[Opening Records supplied section]

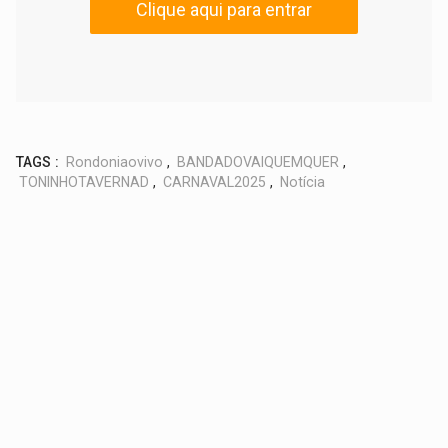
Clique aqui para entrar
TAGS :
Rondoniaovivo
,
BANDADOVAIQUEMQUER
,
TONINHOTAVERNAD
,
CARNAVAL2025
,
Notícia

[Closing Records supplied section]
[Opening Records supplied section]

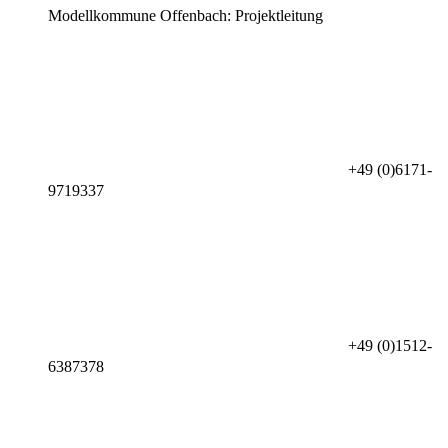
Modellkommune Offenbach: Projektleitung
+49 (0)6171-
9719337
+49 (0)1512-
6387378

[Closing Records supplied section]

Pull out each line of the entries above that contains the string "Projektleitung", matching uppercase and lowercase exactly.

Modellkommune Offenbach: Projektleitung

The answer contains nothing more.